Dataset items:
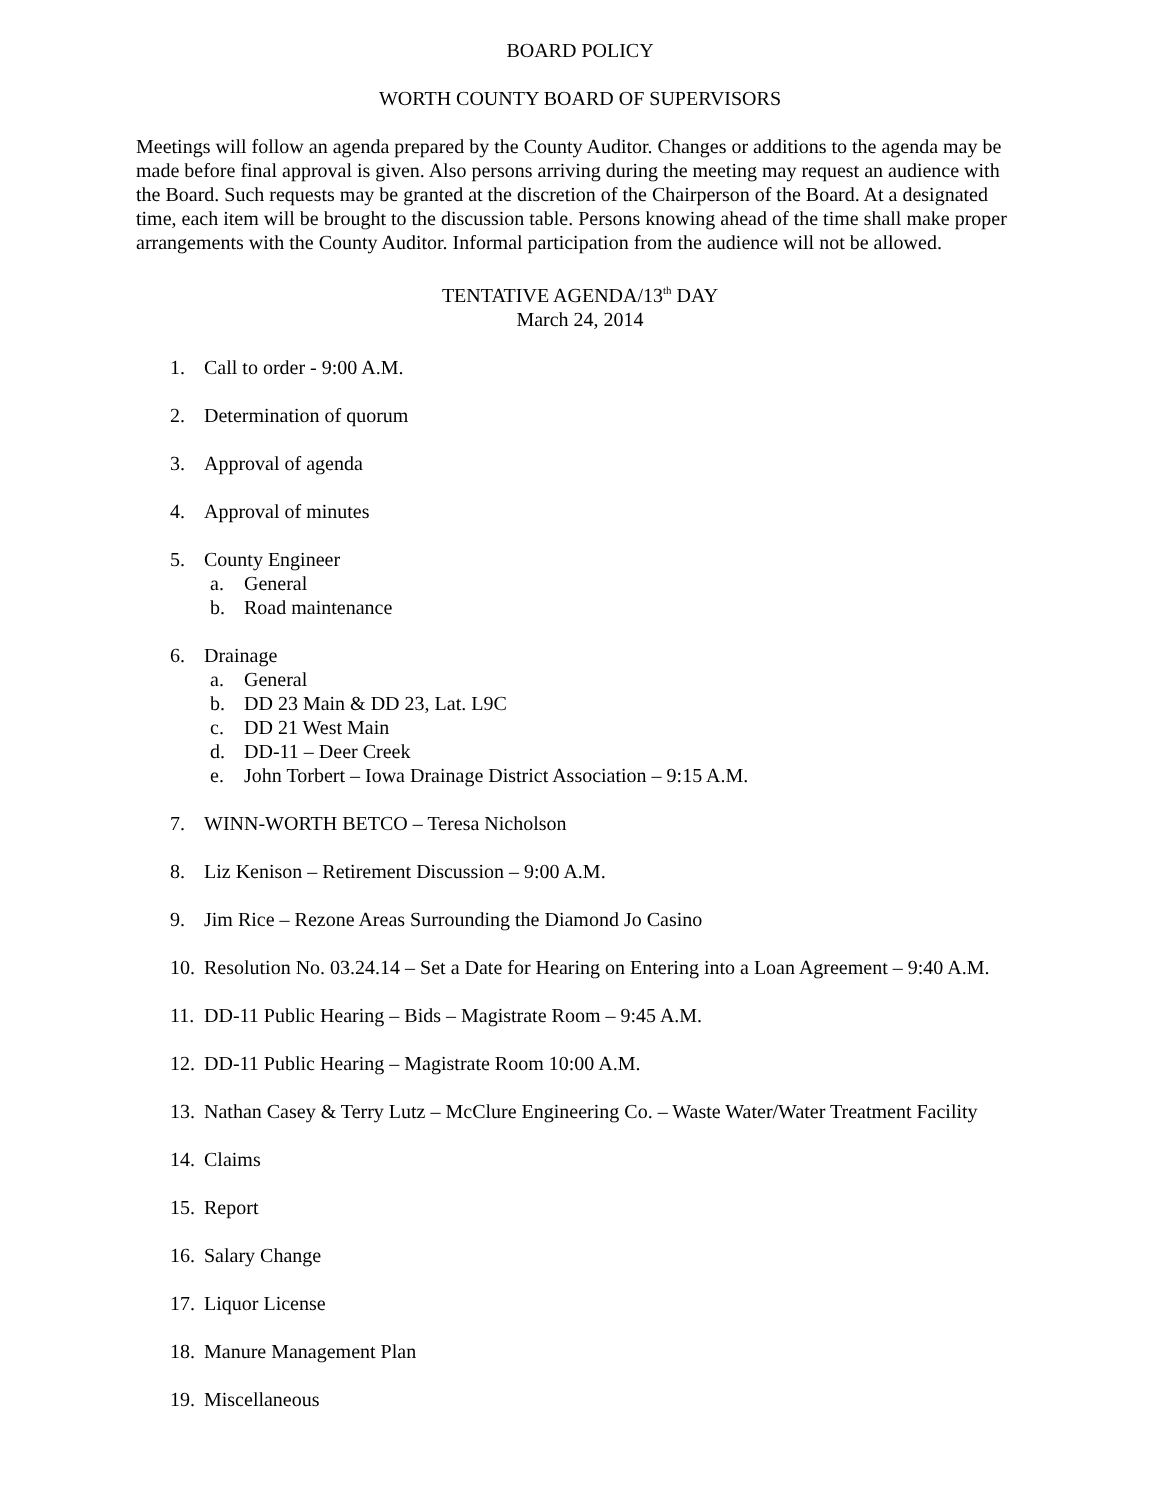BOARD POLICY
WORTH COUNTY BOARD OF SUPERVISORS
Meetings will follow an agenda prepared by the County Auditor. Changes or additions to the agenda may be made before final approval is given. Also persons arriving during the meeting may request an audience with the Board. Such requests may be granted at the discretion of the Chairperson of the Board. At a designated time, each item will be brought to the discussion table. Persons knowing ahead of the time shall make proper arrangements with the County Auditor. Informal participation from the audience will not be allowed.
TENTATIVE AGENDA/13<sup>th</sup> DAY
March 24, 2014
1. Call to order - 9:00 A.M.
2. Determination of quorum
3. Approval of agenda
4. Approval of minutes
5. County Engineer
a. General
b. Road maintenance
6. Drainage
a. General
b. DD 23 Main & DD 23, Lat. L9C
c. DD 21 West Main
d. DD-11 – Deer Creek
e. John Torbert – Iowa Drainage District Association – 9:15 A.M.
7. WINN-WORTH BETCO – Teresa Nicholson
8. Liz Kenison – Retirement Discussion – 9:00 A.M.
9. Jim Rice – Rezone Areas Surrounding the Diamond Jo Casino
10. Resolution No. 03.24.14 – Set a Date for Hearing on Entering into a Loan Agreement – 9:40 A.M.
11. DD-11 Public Hearing – Bids – Magistrate Room – 9:45 A.M.
12. DD-11 Public Hearing – Magistrate Room 10:00 A.M.
13. Nathan Casey & Terry Lutz – McClure Engineering Co. – Waste Water/Water Treatment Facility
14. Claims
15. Report
16. Salary Change
17. Liquor License
18. Manure Management Plan
19. Miscellaneous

**Task directions:** Transcribe the records above from the line holding "1. Call to order - 9:00 A.M." down to the line holding "10. Resolution No.", inclusive, without adding anything.

**Exercise output:**
1. Call to order - 9:00 A.M.
2. Determination of quorum
3. Approval of agenda
4. Approval of minutes
5. County Engineer
a. General
b. Road maintenance
6. Drainage
a. General
b. DD 23 Main & DD 23, Lat. L9C
c. DD 21 West Main
d. DD-11 – Deer Creek
e. John Torbert – Iowa Drainage District Association – 9:15 A.M.
7. WINN-WORTH BETCO – Teresa Nicholson
8. Liz Kenison – Retirement Discussion – 9:00 A.M.
9. Jim Rice – Rezone Areas Surrounding the Diamond Jo Casino
10. Resolution No. 03.24.14 – Set a Date for Hearing on Entering into a Loan Agreement – 9:40 A.M.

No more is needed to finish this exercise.